If management is proactive and addresses the fundamentals, the chances of retaining a profitable business increase exponentially.
Economic markets fluctuate, pandemics occur, extreme weather is becoming a constant, and supply chains ebb and flow. These are some of the factors that are beyond the control of ownership, but they will impact the profitability of a business venture. These factors force managers to evaluate the options within their control, and consider operational adjustments that will minimize risks during times of uncertainty. Unfortunately, the operational decisions that impact success or failure and that are under the control of business management are often overlooked until ownership is faced with a crisis.
Be proactive. Plan for Success.
The fundamentals never change, but they become more important in times of uncertainty. Wise financial management decisions have nothing to do with the size of the business, the industry, or the products and services offered, or whether you are a manufacturer, a wholesaler, or a retailer. They relate to the back-room operations and procedures. Once they are established, management has the time to concentrate on income producing procedures that result in revenue. If management is proactive and addresses the fundamentals, the chances of retaining a profitable business increase exponentially.
All shareholders who hold a position of 20% or more, should retain FICO scores of not less than 680.
Note: Owners’ FICO scores of 680 or higher will assure a lender’s interest, the lowest interest rate, and the best terms available. Pull your own credit score before you apply for a third-party loan. Review the report to make certain there is nothing in it that might impact credit approval. A high-debt ratio or a recent bankruptcy will probably result in a declination. Read the full report before you apply for a business loan. There may be an error on the report that can be corrected.
Rule # 1: Establish a bookkeeping system that works for your specific industry and business. Make certain that the general ledger line items match your actual sources of revenue and expenditures (income and expenses).
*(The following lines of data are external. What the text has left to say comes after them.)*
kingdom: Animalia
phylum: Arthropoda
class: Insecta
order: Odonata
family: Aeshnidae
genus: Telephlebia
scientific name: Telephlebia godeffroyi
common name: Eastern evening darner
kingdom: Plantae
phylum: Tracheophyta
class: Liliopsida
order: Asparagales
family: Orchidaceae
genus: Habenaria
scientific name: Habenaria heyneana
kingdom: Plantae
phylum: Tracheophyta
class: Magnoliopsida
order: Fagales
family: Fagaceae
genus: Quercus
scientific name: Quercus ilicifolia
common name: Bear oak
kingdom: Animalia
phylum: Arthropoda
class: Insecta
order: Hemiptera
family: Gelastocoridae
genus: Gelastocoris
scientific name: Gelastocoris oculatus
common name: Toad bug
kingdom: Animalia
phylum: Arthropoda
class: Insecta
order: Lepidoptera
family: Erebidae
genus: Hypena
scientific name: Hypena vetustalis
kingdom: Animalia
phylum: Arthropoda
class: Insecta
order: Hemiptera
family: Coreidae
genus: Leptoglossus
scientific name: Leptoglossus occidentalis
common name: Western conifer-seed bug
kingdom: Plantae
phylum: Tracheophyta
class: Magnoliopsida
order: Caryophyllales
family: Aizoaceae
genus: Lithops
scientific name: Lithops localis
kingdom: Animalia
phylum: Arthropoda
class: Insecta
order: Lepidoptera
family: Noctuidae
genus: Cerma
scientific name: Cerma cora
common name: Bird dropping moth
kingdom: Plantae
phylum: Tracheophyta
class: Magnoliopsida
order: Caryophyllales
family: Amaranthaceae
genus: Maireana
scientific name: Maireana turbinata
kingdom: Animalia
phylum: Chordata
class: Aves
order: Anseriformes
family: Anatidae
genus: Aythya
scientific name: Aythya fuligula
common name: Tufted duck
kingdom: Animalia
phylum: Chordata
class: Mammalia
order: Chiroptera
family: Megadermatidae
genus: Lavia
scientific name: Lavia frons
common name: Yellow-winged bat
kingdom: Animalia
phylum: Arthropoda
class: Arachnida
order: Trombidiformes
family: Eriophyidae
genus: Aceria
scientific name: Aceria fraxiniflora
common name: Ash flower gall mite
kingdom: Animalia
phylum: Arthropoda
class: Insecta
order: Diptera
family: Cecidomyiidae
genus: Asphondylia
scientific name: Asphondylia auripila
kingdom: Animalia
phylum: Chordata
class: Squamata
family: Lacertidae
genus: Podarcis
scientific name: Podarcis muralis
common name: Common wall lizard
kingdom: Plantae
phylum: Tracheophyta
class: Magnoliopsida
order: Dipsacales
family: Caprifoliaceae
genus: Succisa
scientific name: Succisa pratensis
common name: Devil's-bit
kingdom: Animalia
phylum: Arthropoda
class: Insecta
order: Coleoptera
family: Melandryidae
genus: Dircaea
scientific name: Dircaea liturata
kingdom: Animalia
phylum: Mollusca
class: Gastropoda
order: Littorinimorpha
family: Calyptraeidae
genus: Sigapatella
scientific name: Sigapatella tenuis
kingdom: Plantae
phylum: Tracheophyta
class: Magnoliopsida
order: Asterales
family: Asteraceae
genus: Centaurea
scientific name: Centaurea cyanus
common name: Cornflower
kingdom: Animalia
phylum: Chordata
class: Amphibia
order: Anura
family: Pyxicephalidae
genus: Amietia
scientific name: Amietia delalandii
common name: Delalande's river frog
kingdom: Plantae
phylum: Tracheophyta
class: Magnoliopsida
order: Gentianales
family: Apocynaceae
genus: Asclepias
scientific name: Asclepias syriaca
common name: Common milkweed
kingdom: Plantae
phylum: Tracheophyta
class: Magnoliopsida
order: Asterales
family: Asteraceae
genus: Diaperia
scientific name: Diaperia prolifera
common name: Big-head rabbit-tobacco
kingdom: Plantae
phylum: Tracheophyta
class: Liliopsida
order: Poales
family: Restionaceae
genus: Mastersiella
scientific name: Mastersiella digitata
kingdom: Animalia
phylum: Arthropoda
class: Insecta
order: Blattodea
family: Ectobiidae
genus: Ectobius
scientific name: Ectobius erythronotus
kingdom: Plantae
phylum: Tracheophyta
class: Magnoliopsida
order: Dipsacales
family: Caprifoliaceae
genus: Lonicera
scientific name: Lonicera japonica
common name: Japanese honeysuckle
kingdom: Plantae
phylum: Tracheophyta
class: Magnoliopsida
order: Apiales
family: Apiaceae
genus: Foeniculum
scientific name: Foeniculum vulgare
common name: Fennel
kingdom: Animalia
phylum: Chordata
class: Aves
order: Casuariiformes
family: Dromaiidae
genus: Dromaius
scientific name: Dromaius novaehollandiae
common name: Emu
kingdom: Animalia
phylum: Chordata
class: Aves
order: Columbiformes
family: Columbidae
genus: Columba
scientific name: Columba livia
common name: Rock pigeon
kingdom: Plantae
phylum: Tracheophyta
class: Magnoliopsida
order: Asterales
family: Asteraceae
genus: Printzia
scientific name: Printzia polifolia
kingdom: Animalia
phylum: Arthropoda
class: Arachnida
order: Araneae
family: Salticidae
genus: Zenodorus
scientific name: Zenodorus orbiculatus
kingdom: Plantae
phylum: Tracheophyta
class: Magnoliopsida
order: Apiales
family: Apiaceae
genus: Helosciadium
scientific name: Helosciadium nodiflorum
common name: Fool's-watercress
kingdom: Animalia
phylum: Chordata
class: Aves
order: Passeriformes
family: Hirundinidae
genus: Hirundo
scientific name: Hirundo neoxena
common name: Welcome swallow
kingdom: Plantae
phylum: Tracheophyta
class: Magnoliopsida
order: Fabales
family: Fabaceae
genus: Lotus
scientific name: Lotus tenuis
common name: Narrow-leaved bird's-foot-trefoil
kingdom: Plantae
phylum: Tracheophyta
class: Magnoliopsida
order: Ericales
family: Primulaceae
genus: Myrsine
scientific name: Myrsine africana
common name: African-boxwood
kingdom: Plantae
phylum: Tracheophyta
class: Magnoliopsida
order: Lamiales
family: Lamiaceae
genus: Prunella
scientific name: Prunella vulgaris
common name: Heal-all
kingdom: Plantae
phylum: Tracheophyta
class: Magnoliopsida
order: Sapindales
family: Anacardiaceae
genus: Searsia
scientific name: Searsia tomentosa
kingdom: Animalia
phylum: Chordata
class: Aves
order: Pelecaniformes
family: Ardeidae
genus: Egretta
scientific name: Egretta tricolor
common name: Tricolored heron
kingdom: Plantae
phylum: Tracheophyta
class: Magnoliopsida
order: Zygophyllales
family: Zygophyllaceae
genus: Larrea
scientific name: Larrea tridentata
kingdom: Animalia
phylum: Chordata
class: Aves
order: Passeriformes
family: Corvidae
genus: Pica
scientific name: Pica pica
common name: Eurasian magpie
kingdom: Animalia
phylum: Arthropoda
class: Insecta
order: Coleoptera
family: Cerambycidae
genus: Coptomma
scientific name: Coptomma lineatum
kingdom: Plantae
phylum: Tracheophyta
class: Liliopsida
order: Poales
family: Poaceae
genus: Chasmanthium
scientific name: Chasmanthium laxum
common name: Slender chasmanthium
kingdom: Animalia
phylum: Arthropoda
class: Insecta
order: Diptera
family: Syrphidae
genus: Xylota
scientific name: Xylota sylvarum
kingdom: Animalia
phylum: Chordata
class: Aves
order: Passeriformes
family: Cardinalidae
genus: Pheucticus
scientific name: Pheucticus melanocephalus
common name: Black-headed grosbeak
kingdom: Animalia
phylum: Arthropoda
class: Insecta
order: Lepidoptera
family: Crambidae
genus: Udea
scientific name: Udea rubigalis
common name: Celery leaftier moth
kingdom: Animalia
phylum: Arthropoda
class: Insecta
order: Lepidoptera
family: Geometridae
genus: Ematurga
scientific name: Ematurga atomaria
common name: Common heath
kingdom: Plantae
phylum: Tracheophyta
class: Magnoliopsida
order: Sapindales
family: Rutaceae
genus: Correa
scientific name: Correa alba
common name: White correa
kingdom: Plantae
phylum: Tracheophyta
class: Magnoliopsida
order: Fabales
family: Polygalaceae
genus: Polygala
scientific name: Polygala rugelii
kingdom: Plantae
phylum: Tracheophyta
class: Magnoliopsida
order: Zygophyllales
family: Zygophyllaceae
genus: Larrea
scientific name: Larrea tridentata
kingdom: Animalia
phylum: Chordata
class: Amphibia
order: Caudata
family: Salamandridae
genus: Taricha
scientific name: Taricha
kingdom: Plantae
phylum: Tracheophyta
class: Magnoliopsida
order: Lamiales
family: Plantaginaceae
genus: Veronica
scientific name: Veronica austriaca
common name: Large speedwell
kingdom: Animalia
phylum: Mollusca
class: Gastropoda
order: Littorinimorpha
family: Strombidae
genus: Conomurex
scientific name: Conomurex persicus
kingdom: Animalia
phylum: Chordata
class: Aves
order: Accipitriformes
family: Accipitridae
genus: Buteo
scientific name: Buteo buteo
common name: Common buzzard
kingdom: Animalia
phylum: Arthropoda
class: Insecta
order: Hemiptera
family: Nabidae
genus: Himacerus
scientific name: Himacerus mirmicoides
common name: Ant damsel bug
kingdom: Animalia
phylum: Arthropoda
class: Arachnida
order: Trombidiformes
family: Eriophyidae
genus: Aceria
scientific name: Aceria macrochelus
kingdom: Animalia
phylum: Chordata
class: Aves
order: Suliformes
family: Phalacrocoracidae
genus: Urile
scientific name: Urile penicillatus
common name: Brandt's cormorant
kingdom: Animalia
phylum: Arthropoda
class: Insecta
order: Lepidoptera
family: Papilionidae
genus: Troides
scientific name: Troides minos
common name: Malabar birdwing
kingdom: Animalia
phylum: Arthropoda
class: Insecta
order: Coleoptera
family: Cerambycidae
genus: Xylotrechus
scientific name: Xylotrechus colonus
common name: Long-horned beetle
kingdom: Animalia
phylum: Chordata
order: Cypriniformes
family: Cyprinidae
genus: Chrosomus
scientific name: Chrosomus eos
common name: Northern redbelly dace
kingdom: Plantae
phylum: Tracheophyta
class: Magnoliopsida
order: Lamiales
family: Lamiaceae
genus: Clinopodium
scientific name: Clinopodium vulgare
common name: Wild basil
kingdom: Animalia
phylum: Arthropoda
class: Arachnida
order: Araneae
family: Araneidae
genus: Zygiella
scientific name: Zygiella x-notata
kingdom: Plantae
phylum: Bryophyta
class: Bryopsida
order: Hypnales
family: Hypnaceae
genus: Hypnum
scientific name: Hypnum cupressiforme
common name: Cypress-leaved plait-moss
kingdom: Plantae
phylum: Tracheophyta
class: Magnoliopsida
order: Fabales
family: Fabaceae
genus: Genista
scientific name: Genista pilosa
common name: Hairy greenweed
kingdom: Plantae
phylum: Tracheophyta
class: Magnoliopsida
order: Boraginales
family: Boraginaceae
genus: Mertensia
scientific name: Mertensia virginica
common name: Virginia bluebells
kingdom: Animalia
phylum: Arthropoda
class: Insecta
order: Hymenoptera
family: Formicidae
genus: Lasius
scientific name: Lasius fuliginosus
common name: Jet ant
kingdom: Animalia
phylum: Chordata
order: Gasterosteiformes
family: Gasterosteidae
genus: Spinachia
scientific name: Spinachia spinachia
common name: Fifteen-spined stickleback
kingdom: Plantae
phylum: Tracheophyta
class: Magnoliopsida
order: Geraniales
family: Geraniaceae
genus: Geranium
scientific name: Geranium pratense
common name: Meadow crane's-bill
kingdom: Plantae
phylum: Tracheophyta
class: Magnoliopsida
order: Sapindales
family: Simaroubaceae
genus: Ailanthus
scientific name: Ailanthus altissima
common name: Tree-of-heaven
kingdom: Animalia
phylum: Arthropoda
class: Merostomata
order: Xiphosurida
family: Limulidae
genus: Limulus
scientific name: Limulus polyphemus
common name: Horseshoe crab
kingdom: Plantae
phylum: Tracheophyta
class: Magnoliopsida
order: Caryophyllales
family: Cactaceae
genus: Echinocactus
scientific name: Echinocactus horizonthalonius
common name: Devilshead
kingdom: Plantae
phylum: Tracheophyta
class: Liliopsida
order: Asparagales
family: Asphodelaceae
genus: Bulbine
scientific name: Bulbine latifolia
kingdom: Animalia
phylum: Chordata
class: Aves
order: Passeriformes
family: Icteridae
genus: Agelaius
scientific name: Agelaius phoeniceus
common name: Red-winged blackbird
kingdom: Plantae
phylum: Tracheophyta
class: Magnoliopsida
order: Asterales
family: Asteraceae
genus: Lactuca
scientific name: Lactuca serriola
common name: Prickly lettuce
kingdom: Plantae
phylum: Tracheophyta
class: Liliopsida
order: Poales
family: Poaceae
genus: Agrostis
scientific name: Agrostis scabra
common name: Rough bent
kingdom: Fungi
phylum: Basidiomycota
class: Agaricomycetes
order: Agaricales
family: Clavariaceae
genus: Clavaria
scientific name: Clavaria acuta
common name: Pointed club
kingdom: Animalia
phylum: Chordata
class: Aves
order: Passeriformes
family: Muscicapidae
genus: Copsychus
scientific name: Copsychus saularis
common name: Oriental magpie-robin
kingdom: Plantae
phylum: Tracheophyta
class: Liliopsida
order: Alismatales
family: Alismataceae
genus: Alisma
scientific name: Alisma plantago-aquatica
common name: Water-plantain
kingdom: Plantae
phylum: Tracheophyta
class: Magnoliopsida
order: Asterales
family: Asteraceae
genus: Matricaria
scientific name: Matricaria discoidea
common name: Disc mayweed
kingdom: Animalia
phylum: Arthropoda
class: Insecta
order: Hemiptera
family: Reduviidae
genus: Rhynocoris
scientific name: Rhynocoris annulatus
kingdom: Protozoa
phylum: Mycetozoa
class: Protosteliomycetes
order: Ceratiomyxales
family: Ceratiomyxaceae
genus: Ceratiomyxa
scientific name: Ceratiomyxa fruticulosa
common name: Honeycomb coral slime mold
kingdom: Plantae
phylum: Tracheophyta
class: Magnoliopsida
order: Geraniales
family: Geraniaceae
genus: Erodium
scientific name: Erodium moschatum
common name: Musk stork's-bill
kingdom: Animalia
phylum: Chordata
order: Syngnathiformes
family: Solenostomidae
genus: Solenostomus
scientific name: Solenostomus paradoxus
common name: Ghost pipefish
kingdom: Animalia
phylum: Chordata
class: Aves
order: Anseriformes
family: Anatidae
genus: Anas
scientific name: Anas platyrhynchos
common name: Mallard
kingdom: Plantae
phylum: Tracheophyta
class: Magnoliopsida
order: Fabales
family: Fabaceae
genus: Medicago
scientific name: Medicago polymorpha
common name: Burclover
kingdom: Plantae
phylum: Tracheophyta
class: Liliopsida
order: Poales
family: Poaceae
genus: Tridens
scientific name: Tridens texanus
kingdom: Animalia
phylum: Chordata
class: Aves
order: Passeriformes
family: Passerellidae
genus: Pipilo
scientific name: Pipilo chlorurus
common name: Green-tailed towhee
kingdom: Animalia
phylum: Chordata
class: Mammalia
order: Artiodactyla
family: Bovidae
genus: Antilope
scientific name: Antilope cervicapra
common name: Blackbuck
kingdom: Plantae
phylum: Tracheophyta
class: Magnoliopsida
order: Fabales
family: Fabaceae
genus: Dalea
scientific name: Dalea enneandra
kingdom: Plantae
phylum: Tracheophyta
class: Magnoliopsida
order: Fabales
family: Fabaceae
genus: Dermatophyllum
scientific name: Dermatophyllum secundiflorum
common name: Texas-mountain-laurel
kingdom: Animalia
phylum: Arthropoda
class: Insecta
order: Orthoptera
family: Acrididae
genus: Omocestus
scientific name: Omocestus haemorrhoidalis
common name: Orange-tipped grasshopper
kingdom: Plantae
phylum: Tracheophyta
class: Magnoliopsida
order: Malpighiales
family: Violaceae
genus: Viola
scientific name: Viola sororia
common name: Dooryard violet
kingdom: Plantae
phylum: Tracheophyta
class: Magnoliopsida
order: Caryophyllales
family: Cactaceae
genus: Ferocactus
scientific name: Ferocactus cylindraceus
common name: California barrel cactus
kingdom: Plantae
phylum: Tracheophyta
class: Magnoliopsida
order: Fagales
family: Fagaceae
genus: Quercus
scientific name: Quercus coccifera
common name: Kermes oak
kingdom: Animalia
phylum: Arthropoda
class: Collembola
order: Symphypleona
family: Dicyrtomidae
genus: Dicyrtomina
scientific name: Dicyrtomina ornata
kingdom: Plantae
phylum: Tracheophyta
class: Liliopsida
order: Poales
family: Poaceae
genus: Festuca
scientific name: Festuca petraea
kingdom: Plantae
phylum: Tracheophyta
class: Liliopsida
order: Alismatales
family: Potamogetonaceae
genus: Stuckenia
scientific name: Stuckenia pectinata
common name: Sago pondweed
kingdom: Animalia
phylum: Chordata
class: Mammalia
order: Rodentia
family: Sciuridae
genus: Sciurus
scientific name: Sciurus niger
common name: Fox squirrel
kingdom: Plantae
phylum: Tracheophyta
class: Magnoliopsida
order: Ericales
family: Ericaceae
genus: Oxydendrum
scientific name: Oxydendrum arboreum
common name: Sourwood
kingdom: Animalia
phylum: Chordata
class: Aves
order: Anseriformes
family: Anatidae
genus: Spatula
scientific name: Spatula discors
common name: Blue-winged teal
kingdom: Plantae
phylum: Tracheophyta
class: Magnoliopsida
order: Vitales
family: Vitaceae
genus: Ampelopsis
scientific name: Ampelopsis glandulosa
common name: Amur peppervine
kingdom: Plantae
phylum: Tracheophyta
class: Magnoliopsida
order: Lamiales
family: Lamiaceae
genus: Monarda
Note: Keeping the bookkeeping entries relevant will simplify the process and ease the training of new employees.
Rule #2: Keep all your records up to date – every month. If your company is expanding or changing policies, you may need to access capital for inventory, equipment, or expanding the payroll. If the financial records are up to date, and are managed internally, one click can make it happen. If the bookkeeping and accounting are contracted out to a company, ownership must review all entries and schedule a periodic conversation with the CFO or a financial business consultant.
Note: A delay in keeping up-to-date records translates to a delay in accessing capital. This is a very common error made by small businesses. They have a need for additional capital, but they are not ready to fulfill the loan application requirements.
Rule #3: Do not comingle personal and business expenses.
Note: The underwriting department of a bank will pick this up and it will affect their decision making. Tax avoidance should not be a primary consideration; profitability is the #1 priority of every well managed business.
Rule #5: Management must understand the balance sheet of the company and review possible options of how some of the long-term liabilities should be recorded.
Note: Management should seek advice from an experienced CPA on how to handle certain items on a balance sheet, with consideration given to business evaluation and funding requirements.
A Solid Banking Relationship
Rule #1: Shop for the right banker. What banking services will you require? If you need capital to expand or to survive, you need to have an established banking relationship.
Note: A relationship with a commercial banker is much more than a depository relationship. Consider the need for a merchant service account, a business credit card, possible loans or lines of credit, the ease of making deposits, and the cost of all banking services. Provide the interested banker with a list of your current and future requirements. Shop to compare both the costs and the services provided by banks that like your business model.
Rule #2: Speak with your banker at least twice a year.
Note: Develop a relationship with the banker so that when you need a new service, he or she is readily available. Always speak with your current banker before you consider loans or relationships with other lending institutions. Changing banking services is not a simple matter and most banks that provide loans will want a depository relationship. Keep informed about current changes in lending policies and changes in local banks’ policies.
Rule #3: Do not use credit cards to purchase machinery or equipment. Seek long term financing for any item that has long term use.
Note: If you are carrying a high balance on your credit card, your score will be impacted, even if you make timely monthly payments. Credit cards should be used for working capital expenditures; not for expenditures for company expansion, unless the net income can support these additional expenses.
Marketing Policies in a Changing Market
Rule #1: Review your options and what the company can afford. Small businesses may have to redefine their markets in order to maintain their profit margins. If digital marketing is new to your business, learn about it before you commit.
Note: Do you have experienced staff who can oversee the new marketing campaign effectively, or should you consider contracting with an experienced marketing company that understands your industry and your market?
Rule #2: If you plan to sign a contract, review the contract to be certain there are no additional costs that were not discussed.
Note: Social media marketing has costs that need to be defined. Consider their effectiveness for your business enterprise and the possible long-term impact on the company. Will you need more inventory, more warehouse space, more staff?